» **Aim of the exercise**: Gather every line in the rows below that contains "lalu", and copy each one out. Case counts.
════════════════
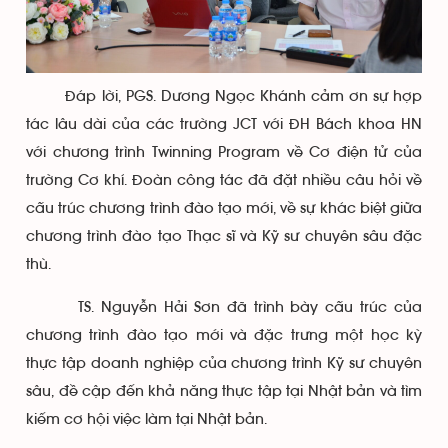
Đáp lời, PGS. Dương Ngọc Khánh cảm ơn sự hợp
tác lâu dài của các trường JCT với ĐH Bách khoa HN
với chương trình Twinning Program về Cơ điện tử của
trường Cơ khí. Đoàn công tác đã đặt nhiều câu hỏi về
cấu trúc chương trình đào tạo mới, về sự khác biệt giữa
chương trình đào tạo Thạc sĩ và Kỹ sư chuyên sâu đặc
thù.
TS. Nguyễn Hải Sơn đã trình bày cấu trúc của
chương trình đào tạo mới và đặc trưng một học kỳ
thực tập doanh nghiệp của chương trình Kỹ sư chuyên
sâu, đề cập đến khả năng thực tập tại Nhật bản và tìm
kiếm cơ hội việc làm tại Nhật bản.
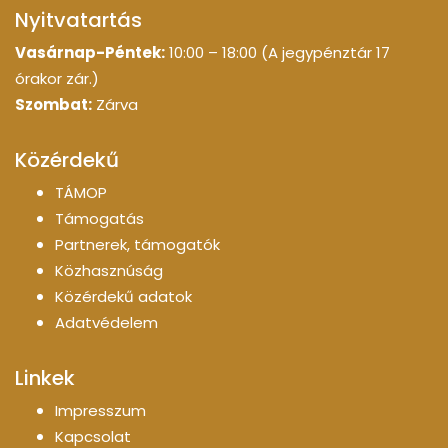
Nyitvatartás
Vasárnap-Péntek:
10:00 – 18:00 (A jegypénztár 17
órakor zár.)
Szombat:
Zárva
Közérdekű
TÁMOP
Támogatás
Partnerek, támogatók
Közhasznúság
Közérdekű adatok
Adatvédelem
Linkek
Impresszum
Kapcsolat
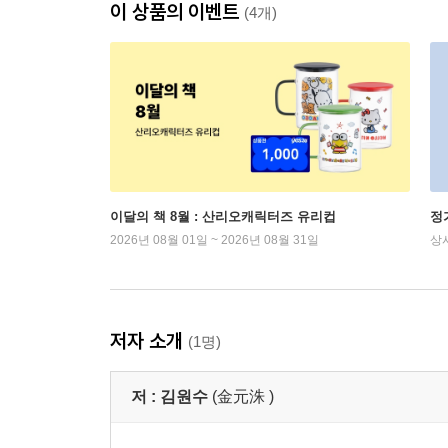
이 상품의 이벤트
(4개)
이달의 책 8월 : 산리오캐릭터즈 유리컵
정
2026년 08월 01일 ~ 2026년 08월 31일
상
저자 소개
(1명)
저 :
김원수
(金元洙 )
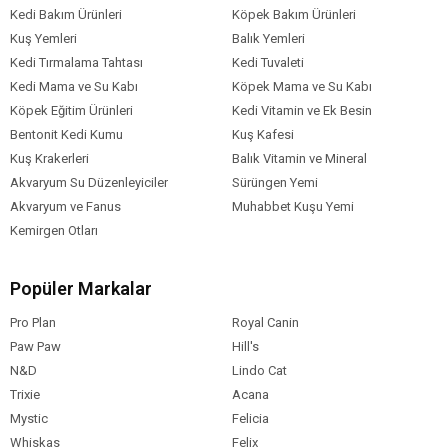
Fasulye Gevreği
Kedi Bakım Ürünleri
Köpek Bakım Ürünleri
Yulaf gevreği
Kuş Yemleri
Balık Yemleri
Yulaf
Kedi Tırmalama Tahtası
Kedi Tuvaleti
Havuç
Kedi Mama ve Su Kabı
Köpek Mama ve Su Kabı
Maydanoz
Köpek Eğitim Ürünleri
Kedi Vitamin ve Ek Besin
Maydanoz sapı
Bentonit Kedi Kumu
Kuş Kafesi
Ay çekirdeği yağı
Kuş Krakerleri
Balık Vitamin ve Mineral
Akvaryum Su Düzenleyiciler
Sürüngen Yemi
Akvaryum ve Fanus
Muhabbet Kuşu Yemi
Kemirgen Otları
Popüler Markalar
Pro Plan
Royal Canin
Paw Paw
Hill's
N&D
Lindo Cat
Trixie
Acana
Mystic
Felicia
Whiskas
Felix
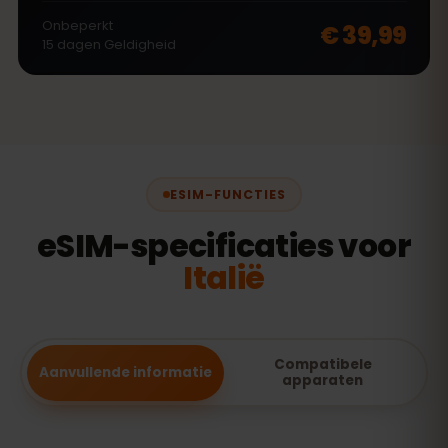
Onbeperkt
€ 39,99
15
dagen
Geldigheid
ESIM-FUNCTIES
eSIM-specificaties voor
Italië
Compatibele
Aanvullende informatie
apparaten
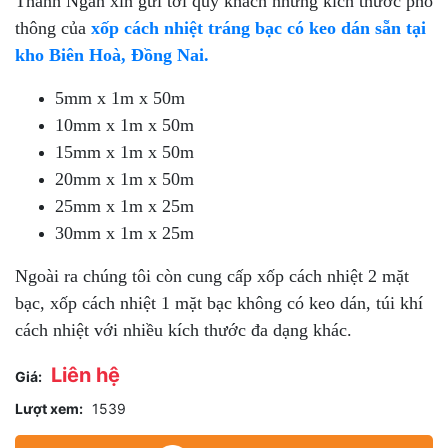
Thanh Ngân xin gửi tới quý khách những kích thước phổ
thông của
xốp cách nhiệt tráng bạc có keo dán sẵn tại
kho Biên Hoà, Đồng Nai.
5mm x 1m x 50m
10mm x 1m x 50m
15mm x 1m x 50m
20mm x 1m x 50m
25mm x 1m x 25m
30mm x 1m x 25m
Ngoài ra chúng tôi còn cung cấp xốp cách nhiệt 2 mặt
bạc, xốp cách nhiệt 1 mặt bạc không có keo dán, túi khí
cách nhiệt với nhiều kích thước đa dạng khác.
Liên hệ
Giá:
Lượt xem:
1539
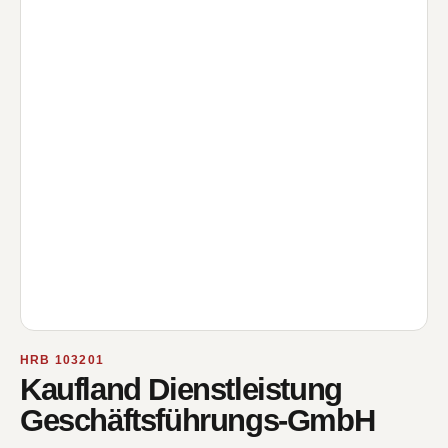
HRB 103201
Kaufland Dienstleistung
Geschäftsführungs-GmbH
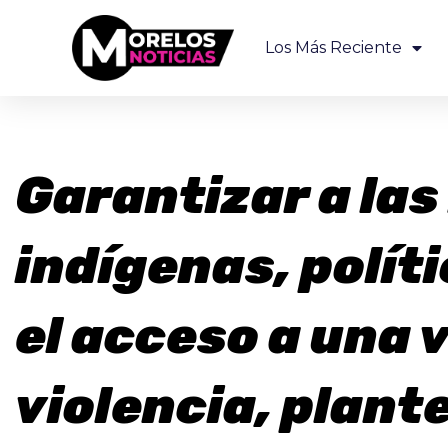
Los Más Reciente
Garantizar a las
indígenas, polít
el acceso a una v
violencia, plante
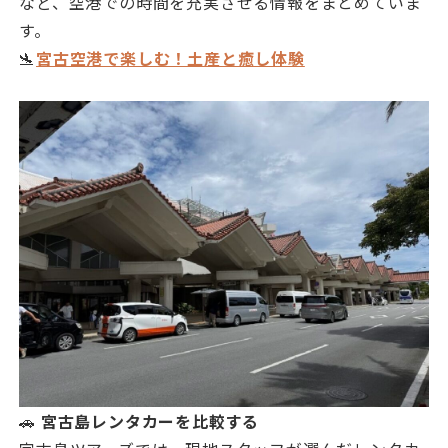
など、空港での時間を充実させる情報をまとめていま
す。
🛬
宮古空港で楽しむ！土産と癒し体験
🚗
宮古島レンタカーを比較する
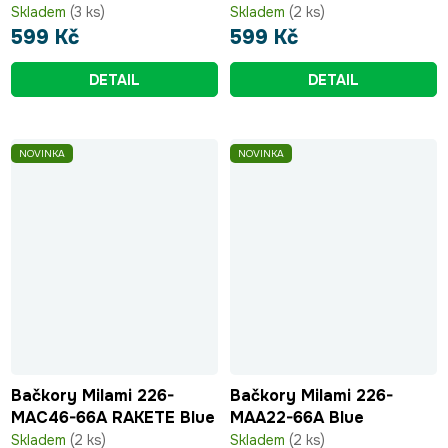
Skladem
(3 ks)
Skladem
(2 ks)
599 Kč
599 Kč
DETAIL
DETAIL
NOVINKA
NOVINKA
Bačkory Milami 226-
Bačkory Milami 226-
MAC46-66A RAKETE Blue
MAA22-66A Blue
Skladem
(2 ks)
Skladem
(2 ks)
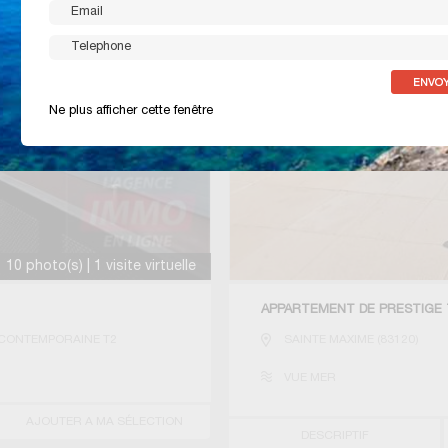
Ne plus afficher cette fenêtre
10 photo(s) | 1 visite virtuelle
APPARTEMENT DE PRESTIGE 
CONTEMPORAINE T2
SAINTE MAXIME
(
83120
)
VUE MER
AJOUTER A MA SÉLECTION
DESCRIPTIF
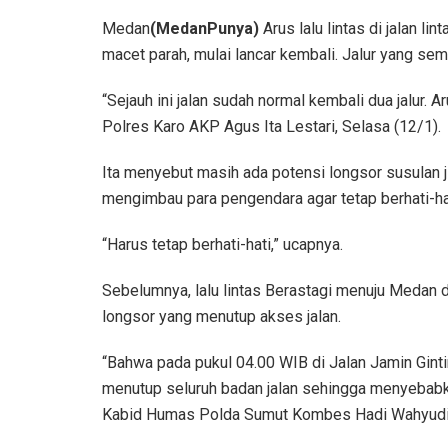
Medan
(MedanPunya)
Arus lalu lintas di jalan l
macet parah, mulai lancar kembali. Jalur yang semp
“Sejauh ini jalan sudah normal kembali dua jalur. A
Polres Karo AKP Agus Ita Lestari, Selasa (12/1).
Ita menyebut masih ada potensi longsor susulan j
mengimbau para pengendara agar tetap berhati-ha
“Harus tetap berhati-hati,” ucapnya.
Sebelumnya, lalu lintas Berastagi menuju Medan da
longsor yang menutup akses jalan.
“Bahwa pada pukul 04.00 WIB di Jalan Jamin Ginti
menutup seluruh badan jalan sehingga menyebabkan
Kabid Humas Polda Sumut Kombes Hadi Wahyudi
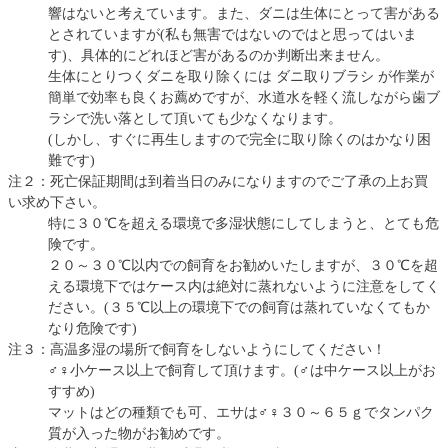
響はないと考えています。また、ダニは生体にとって害がある
とされていますが(私も無害ではないのではと思ってはいま
す)、具体的にどれほど害があるのか判断出来ません。
生体にとりつくダニを取り除くには ダニ取りブラシ が作業が
簡単で効率も良くお薦めですが、水道水を軽く流しながら歯ブ
ラシで洗い落として頂いても少なくなります。
(しかし、すぐに再生しますので完全に取り除くのはかなり困
難です)
注２：死亡保証期間は到着当日のみになりますのでご了承の上お買
い求め下さい。
特に３０℃を超える環境で多湿状態にしてしまうと、とても危
険です。
２０～３０℃以内での飼育をお勧めいたしますが、３０℃を超
える環境下ではケース内は絶対に蒸れないように注意をしてく
ださい。(３５℃以上の環境下での飼育は蒸れていなくてもか
なり危険です)
注３：高温多湿の場所で飼育をしないようにしてください！
♂♀小ケース以上で飼育して頂けます。(♂は中ケース以上がお
すすめ)
マットはどの種類でも可、エサは♂♀３０～６５ｇでタンパク
質が入った物がお勧めです。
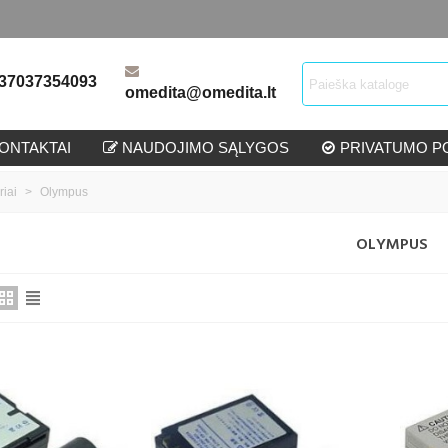
37037354093
omedita@omedita.lt
ONTAKTAI
NAUDOJIMO SĄLYGOS
PRIVATUMO PO
riai
>
Olympus
OLYMPUS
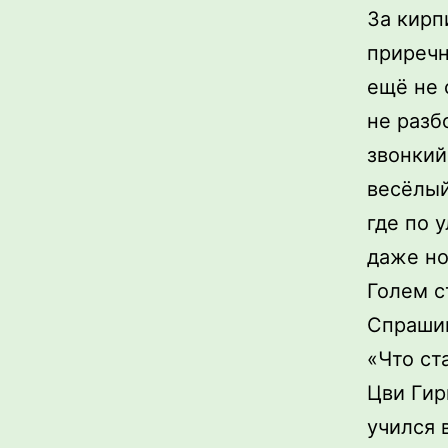
За кирп
приречн
ещё не
не разб
звонкий
весёлый
где по 
даже но
Голем с
Спрашив
«Что ст
Цви Гир
учился 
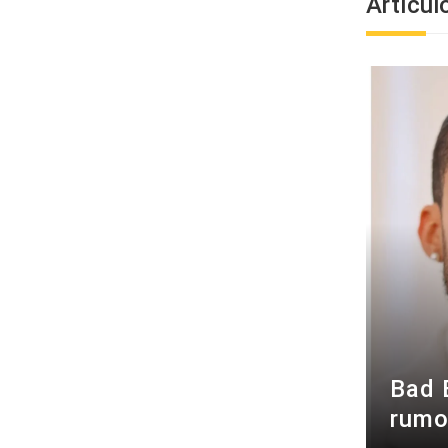
Artícul
Bad 
rumo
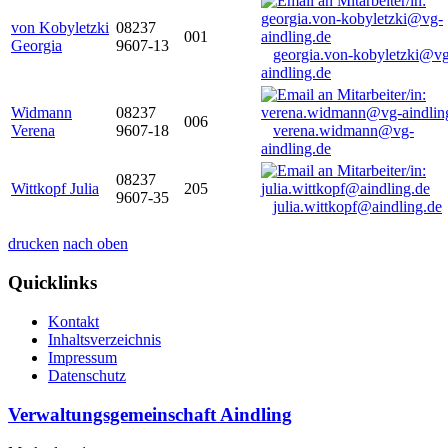
von Kobyletzki
08237
001
Georgia
9607-13
georgia.von-kobyletzki@vg
aindling.de
Widmann
08237
006
Verena
9607-18
verena.widmann@vg-
aindling.de
08237
Wittkopf Julia
205
9607-35
julia.wittkopf@aindling.de
drucken
nach oben
Quicklinks
Kontakt
Inhaltsverzeichnis
Impressum
Datenschutz
Verwaltungsgemeinschaft Aindling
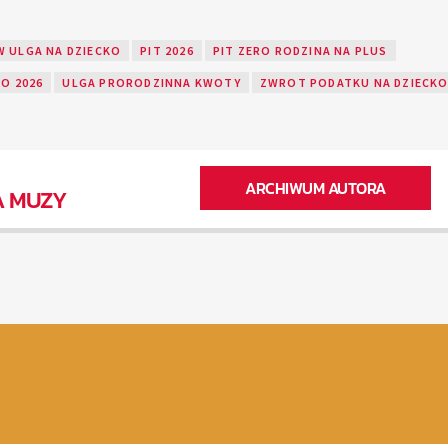
 ULGA NA DZIECKO
PIT 2026
PIT ZERO RODZINA NA PLUS
KO 2026
ULGA PRORODZINNA KWOTY
ZWROT PODATKU NA DZIECK
ARCHIWUM AUTORA
A MUZY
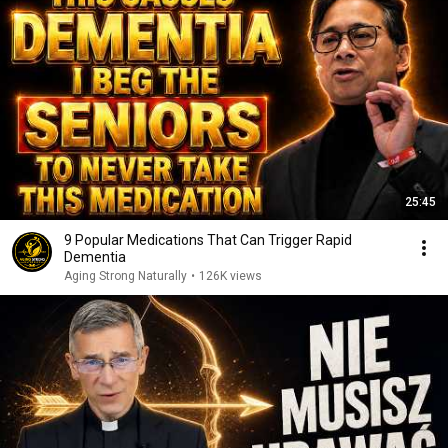
25:45
9 Popular Medications That Can Trigger Rapid
Dementia
Aging Strong Naturally
•
126K views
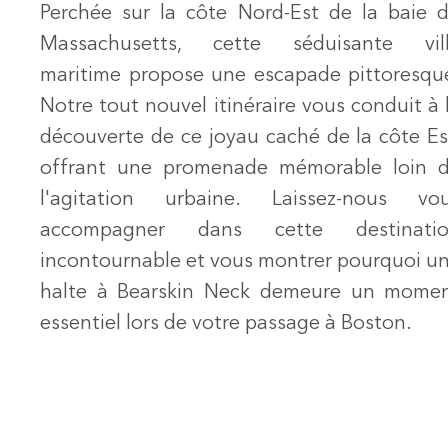
Perchée sur la côte Nord-Est de la baie 
Massachusetts, cette séduisante vil
maritime propose une escapade pittoresqu
Notre tout nouvel itinéraire vous conduit à 
découverte de ce joyau caché de la côte Es
offrant une promenade mémorable loin 
l'agitation urbaine. Laissez-nous vo
accompagner dans cette destinati
incontournable et vous montrer pourquoi u
halte à Bearskin Neck demeure un mome
essentiel lors de votre passage à Boston.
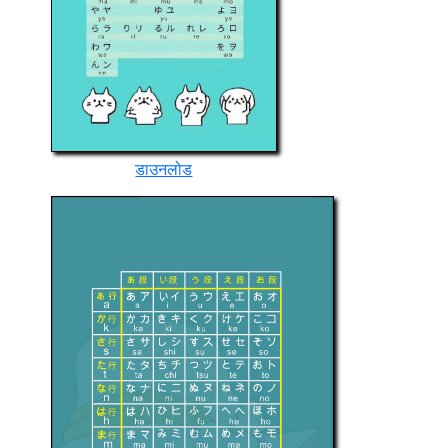
डाउनलोड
════════════════
» **Reply to the task**:
Arus lalu lintas di jalan l
Sebelumnya, lalu lintas Berastagi menuju Medan da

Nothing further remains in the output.